SEITENAUSZUG:
▼▼▼

Frauen und Wut. Eine Kombination, die AnhängerInnen genormter Rollenverteilungen und Frauenbilder sofort in höchste Alarmbereitschaft versetzt. Der etablierte Typus des `angry young man´ darf sich auf den Bühnen und Kinoleinwänden dieser Welt wälzen und seinen Frust herausschreien, er gilt als begehrenswert und wild. Frauen, die extreme Gefühle öffentlich zum Ausdruck bringen, haftet dagegen noch immer das Negativ-Image der hysterischen Ziege oder aufsässigen Hexe an. Worüber sollten Frauen sich auch aufregen? Ihr Lebenszweck besteht schließlich in erster Linie darin, zu gefallen, so plärrt es ringsherum. Die Ur-Dominanz von Männern in den Territorien der Wut, der Auflehnung, des lauten Protests ist der Zement ihrer Dominanz auf weiteren Ebenen. Eine Fundgrube von Themen und Blickwinkeln, die mitten ins Herz dieses Zustands stoßen, ist die Aufsatzsammlung "Riot Grrrl Revisited", und das trotz akademischer Schreibweise. Hoch anzurechnen ist diesen Darstellungen, dass sie Widersprüchlichkeit betonen, nicht unterschlagen.

▲▲▲

AUFGABENSTELLUNG:
Beantworte mithilfe des Seitenauszugs über Frauen und Wut die folgenden Fragen.
1. Welcher etablierte Typus darf sich laut Text auf Bühnen und Kinoleinwänden wälzen und seinen Frust herausschreien?
2. Welches Negativ-Image haftet Frauen an, die extreme Gefühle öffentlich zum Ausdruck bringen?
3. Was ist den Darstellungen in der Aufsatzsammlung "Riot Grrrl Revisited" hoch anzurechnen?

DATENSATZAUSZÜGE:
▼▼▼

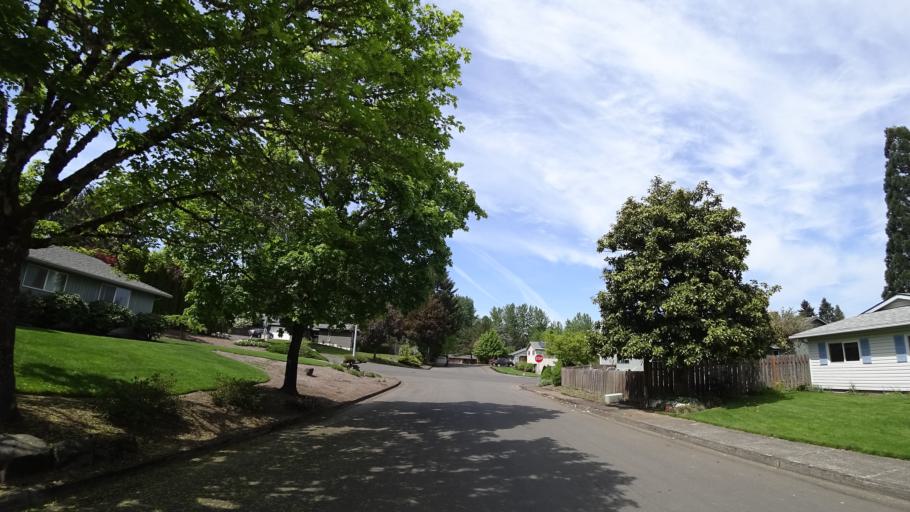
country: US
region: Oregon
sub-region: Washington County
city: Aloha
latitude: 45.4808
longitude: -122.8923
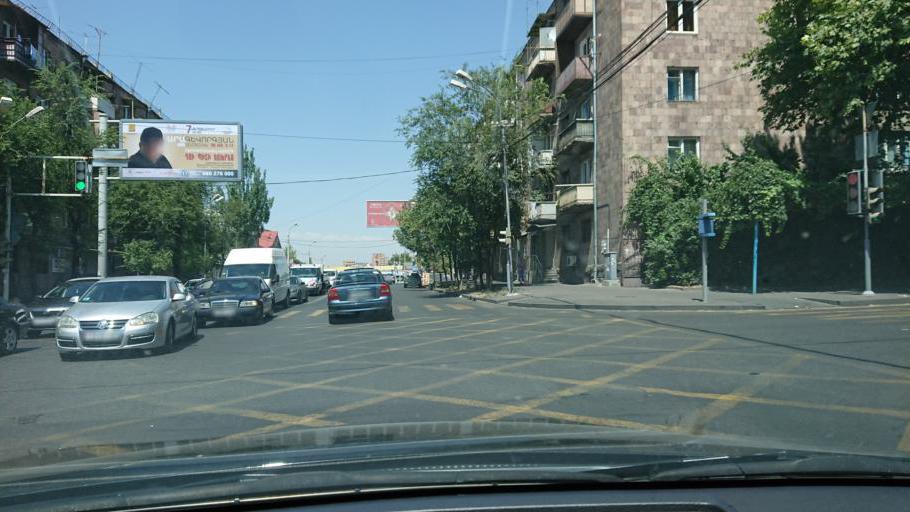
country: AM
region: Yerevan
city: Yerevan
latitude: 40.2049
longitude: 44.4973
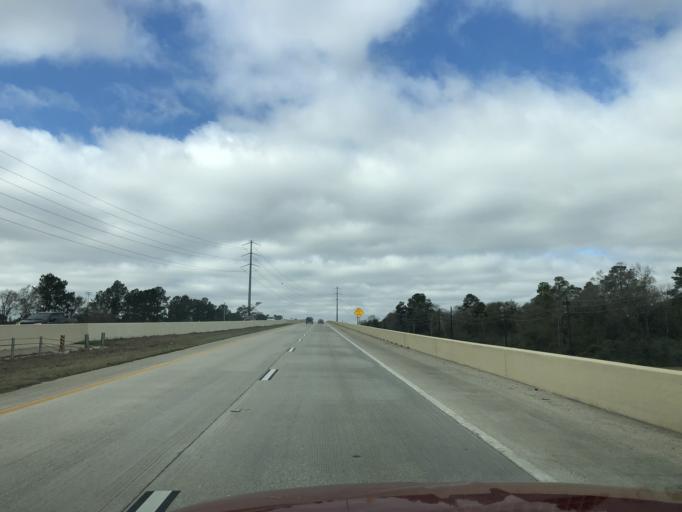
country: US
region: Texas
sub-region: Montgomery County
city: The Woodlands
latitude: 30.0944
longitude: -95.4868
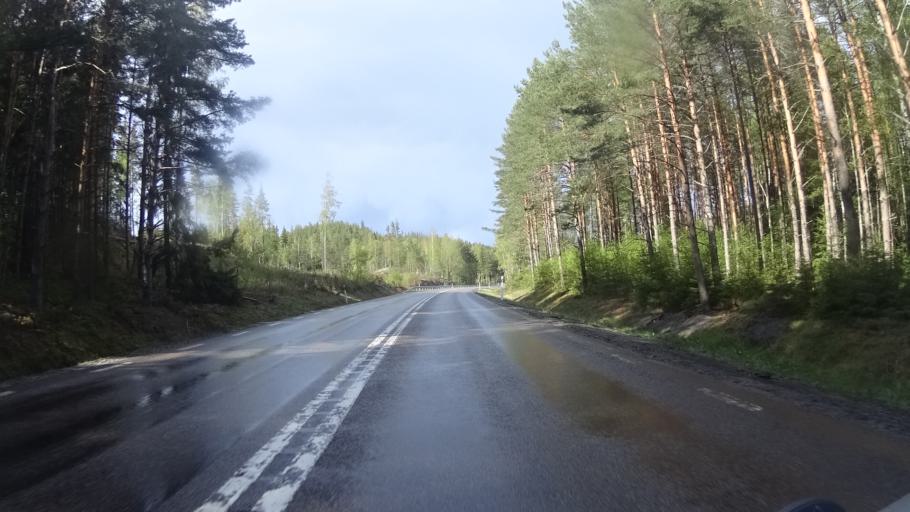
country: SE
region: OErebro
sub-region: Askersunds Kommun
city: Askersund
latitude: 58.7402
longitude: 14.7790
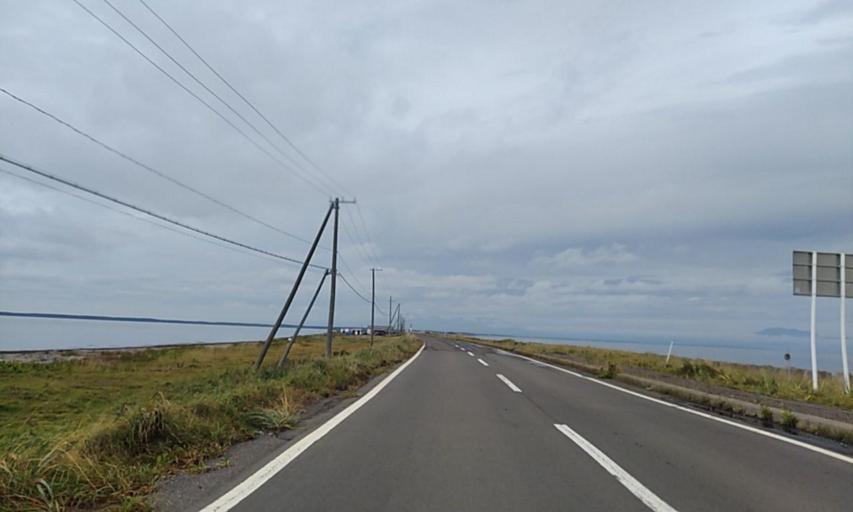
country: JP
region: Hokkaido
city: Shibetsu
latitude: 43.6116
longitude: 145.2632
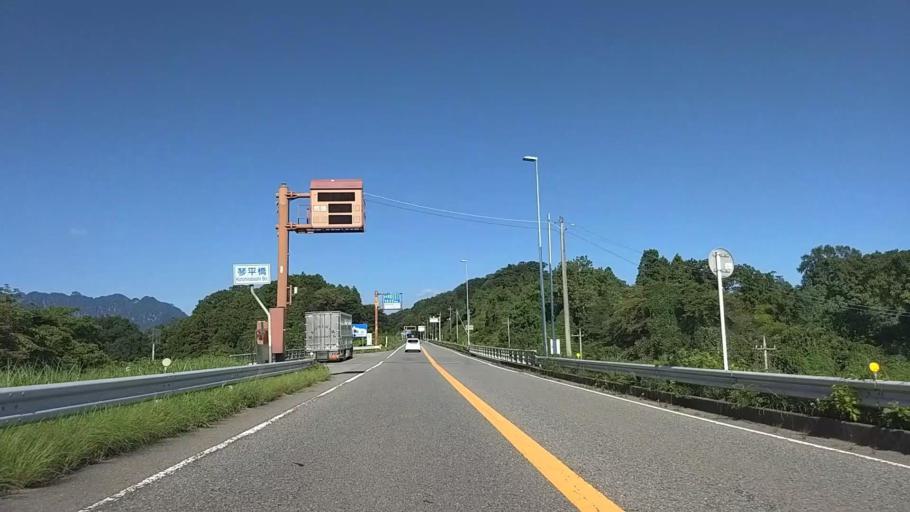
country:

▲▲▲

LÖSUNG:
1. Es ist der Typus des "angry young man".
2. Ihnen haftet das Negativ-Image der hysterischen Ziege oder aufsässigen Hexe an.
3. Ihnen ist hoch anzurechnen, dass sie Widersprüchlichkeit betonen und nicht unterschlagen.